• EXCERPT:
____________________

In the fall this year, we worked on independent math projects. I chose to create a speech recognition software in which the program would measure the sound waves produced by speaking vowel sounds. I was so excited when the program correctly identified vowels spoken by different classmates!
I read my favorite book in French class with Madame McAlpine. The Silence of the Sea is a French novel about the occupation of France during WW II. It was fascinating to see the war through the French perspective, what it was like to be an occupied nation. As I read it in the original French, I really enjoyed the poetry of the language.
What did you find challenging?
Having a set curriculum was a challenge for me since I like to have options! However, I figured out a solution by studying French with Madame McAlpine beginning my freshman year. I also took Dr. Robertson's college-level Ancient Greek course which he taught at Trinity after school.
What are some of the takeaways from your years at Trinity?

____________________

[Records from a data collection]

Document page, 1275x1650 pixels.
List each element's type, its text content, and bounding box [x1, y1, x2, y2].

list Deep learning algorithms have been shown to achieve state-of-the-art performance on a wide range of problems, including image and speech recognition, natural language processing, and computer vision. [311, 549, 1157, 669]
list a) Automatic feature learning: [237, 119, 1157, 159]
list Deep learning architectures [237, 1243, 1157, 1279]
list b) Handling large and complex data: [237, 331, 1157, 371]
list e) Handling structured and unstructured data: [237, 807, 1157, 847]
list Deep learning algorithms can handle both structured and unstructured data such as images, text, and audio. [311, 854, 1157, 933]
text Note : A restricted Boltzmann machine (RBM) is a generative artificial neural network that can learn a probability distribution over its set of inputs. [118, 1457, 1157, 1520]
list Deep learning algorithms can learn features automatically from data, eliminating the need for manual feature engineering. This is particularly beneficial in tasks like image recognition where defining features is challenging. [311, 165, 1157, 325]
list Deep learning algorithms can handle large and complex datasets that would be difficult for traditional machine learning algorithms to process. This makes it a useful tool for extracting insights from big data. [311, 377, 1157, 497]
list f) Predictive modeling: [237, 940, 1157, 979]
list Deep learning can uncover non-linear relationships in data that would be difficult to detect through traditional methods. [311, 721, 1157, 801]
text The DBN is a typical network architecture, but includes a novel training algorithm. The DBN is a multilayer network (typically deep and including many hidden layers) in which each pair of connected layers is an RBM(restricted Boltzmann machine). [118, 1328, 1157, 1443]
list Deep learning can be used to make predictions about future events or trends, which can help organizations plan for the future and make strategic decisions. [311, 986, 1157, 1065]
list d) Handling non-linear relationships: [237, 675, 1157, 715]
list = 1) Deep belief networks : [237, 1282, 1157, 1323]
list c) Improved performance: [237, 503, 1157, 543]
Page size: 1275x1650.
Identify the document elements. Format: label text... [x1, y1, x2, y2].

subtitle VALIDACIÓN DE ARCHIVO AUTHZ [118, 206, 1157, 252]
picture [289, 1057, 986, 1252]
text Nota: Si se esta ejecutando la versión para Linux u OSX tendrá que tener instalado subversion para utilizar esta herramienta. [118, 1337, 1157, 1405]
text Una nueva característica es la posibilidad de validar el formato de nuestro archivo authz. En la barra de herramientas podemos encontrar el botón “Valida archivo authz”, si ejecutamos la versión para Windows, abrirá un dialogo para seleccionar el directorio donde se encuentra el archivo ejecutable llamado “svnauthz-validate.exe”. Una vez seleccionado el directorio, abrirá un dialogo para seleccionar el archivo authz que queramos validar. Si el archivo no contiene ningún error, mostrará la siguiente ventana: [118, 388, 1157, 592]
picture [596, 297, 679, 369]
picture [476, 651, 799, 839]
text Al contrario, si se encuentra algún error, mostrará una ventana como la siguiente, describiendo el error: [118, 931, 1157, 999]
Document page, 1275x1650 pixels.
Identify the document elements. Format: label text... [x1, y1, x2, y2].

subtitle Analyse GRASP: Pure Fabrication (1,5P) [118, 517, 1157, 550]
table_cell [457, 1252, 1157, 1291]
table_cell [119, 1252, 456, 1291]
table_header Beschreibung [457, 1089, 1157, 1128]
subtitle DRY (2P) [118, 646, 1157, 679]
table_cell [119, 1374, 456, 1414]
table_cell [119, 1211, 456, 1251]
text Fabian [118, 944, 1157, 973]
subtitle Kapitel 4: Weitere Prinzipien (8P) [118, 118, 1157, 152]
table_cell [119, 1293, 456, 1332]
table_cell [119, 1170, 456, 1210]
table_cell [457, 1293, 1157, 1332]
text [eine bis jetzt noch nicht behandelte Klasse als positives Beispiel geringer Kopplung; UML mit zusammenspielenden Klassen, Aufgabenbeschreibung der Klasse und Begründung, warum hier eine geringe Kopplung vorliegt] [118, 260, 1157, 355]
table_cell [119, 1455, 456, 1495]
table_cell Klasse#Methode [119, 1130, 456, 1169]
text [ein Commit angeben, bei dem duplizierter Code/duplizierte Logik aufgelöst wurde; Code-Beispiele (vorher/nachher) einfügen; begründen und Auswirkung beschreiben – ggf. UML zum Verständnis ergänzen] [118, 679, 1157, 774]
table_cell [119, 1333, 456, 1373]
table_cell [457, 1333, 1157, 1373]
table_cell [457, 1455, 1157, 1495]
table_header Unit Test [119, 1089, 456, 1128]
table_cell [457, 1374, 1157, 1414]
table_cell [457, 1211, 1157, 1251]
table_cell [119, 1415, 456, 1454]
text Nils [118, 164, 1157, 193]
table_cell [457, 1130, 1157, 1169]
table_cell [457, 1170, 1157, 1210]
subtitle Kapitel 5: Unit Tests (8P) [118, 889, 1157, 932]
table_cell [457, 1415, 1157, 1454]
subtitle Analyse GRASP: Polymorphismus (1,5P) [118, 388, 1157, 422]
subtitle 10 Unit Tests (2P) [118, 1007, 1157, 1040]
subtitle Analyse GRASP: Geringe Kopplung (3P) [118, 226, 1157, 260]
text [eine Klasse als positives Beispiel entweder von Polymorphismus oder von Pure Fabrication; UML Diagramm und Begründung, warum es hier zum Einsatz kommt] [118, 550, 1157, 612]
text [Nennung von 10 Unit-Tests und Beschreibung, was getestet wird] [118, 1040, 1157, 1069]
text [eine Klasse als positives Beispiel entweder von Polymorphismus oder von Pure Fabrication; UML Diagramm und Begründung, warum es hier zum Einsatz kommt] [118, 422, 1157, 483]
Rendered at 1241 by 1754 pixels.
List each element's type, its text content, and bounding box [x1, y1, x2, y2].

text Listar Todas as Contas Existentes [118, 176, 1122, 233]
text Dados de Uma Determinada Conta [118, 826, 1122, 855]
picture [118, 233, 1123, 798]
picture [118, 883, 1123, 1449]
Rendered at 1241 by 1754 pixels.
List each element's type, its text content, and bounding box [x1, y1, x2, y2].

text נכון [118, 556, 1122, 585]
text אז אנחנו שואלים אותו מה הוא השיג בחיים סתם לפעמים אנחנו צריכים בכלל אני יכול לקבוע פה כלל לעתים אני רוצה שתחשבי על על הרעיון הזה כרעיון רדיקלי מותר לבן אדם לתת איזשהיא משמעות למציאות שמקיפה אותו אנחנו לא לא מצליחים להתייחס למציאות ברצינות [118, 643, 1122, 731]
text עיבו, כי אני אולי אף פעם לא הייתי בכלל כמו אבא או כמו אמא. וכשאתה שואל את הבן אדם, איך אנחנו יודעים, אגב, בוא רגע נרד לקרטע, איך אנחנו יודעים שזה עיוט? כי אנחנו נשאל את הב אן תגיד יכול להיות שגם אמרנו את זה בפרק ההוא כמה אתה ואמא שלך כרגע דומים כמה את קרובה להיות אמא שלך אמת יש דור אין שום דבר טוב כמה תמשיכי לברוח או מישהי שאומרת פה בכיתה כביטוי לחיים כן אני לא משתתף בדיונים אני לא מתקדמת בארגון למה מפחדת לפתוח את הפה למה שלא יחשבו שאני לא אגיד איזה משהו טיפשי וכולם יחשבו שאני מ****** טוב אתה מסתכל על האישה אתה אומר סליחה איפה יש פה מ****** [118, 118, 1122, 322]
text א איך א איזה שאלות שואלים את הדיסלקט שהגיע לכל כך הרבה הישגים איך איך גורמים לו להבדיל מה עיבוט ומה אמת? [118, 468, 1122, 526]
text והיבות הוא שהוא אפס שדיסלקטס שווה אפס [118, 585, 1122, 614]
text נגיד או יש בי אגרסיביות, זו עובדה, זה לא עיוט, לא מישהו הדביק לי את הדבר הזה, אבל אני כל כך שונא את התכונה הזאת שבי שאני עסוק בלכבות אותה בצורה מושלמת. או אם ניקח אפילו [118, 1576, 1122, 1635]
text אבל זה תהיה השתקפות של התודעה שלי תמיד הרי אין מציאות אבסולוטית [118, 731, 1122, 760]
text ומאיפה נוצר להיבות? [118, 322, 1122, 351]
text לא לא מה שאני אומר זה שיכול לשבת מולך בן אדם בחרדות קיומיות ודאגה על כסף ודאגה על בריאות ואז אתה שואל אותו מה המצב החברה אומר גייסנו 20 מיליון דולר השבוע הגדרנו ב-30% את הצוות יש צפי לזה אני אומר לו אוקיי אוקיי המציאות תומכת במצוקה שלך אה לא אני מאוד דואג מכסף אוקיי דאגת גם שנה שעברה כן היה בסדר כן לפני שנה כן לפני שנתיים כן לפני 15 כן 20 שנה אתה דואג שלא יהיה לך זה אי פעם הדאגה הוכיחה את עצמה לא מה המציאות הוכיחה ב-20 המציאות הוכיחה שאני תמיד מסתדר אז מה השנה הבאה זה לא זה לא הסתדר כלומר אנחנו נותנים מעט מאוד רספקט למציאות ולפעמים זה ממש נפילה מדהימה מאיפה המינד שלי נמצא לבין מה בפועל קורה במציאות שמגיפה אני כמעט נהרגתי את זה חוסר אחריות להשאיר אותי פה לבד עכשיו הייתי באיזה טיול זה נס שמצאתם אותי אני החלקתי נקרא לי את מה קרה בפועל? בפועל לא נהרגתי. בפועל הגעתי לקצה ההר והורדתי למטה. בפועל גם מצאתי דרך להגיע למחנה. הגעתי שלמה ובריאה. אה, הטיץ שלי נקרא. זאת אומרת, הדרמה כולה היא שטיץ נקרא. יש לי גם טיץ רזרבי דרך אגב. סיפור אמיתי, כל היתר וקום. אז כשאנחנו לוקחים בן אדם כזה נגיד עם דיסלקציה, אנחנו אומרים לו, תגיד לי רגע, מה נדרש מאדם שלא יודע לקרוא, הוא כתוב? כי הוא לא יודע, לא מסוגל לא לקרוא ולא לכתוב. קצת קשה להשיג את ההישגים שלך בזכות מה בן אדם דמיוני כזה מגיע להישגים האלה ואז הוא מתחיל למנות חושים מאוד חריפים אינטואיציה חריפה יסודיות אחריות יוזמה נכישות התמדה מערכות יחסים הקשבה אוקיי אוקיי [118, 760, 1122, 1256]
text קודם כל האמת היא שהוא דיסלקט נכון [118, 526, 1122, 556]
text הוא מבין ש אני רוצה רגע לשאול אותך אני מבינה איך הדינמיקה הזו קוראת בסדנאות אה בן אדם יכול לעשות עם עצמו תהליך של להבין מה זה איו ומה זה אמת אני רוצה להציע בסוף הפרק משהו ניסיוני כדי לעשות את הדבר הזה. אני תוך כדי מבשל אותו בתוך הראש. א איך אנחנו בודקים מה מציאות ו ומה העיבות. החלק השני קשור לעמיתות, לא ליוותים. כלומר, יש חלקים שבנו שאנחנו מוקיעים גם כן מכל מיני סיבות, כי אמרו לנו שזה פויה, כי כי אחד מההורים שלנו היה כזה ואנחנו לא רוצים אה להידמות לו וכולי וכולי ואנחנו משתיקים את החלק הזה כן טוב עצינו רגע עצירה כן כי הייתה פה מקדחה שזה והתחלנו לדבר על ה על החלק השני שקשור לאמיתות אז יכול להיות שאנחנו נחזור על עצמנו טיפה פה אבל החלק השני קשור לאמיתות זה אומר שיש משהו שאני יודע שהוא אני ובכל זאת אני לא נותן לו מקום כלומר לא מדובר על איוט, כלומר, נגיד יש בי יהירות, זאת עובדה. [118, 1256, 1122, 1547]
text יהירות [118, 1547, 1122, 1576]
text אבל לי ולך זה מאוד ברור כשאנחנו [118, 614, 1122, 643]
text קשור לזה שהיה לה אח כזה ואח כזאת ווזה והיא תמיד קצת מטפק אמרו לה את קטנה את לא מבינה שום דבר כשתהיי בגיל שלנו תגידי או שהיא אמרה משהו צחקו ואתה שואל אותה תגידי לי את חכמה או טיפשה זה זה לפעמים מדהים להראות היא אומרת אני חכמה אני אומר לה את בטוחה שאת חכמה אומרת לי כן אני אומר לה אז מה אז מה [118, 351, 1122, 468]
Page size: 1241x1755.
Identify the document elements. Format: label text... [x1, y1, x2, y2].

____________________

• TASK SET:
a: In the Trinity reflection, reproduce word for word the stretch from "What did you" through "years at Trinity?".
b: Name every school subject the Trinity reflection says the writer studied.

• ANSWERS TO THE EXERCISES:
a:
What did you find challenging?
Having a set curriculum was a challenge for me since I like to have options! However, I figured out a solution by studying French with Madame McAlpine beginning my freshman year. I also took Dr. Robertson's college-level Ancient Greek course which he taught at Trinity after school.
What are some of the takeaways from your years at Trinity?

b: Math, French, and Ancient Greek.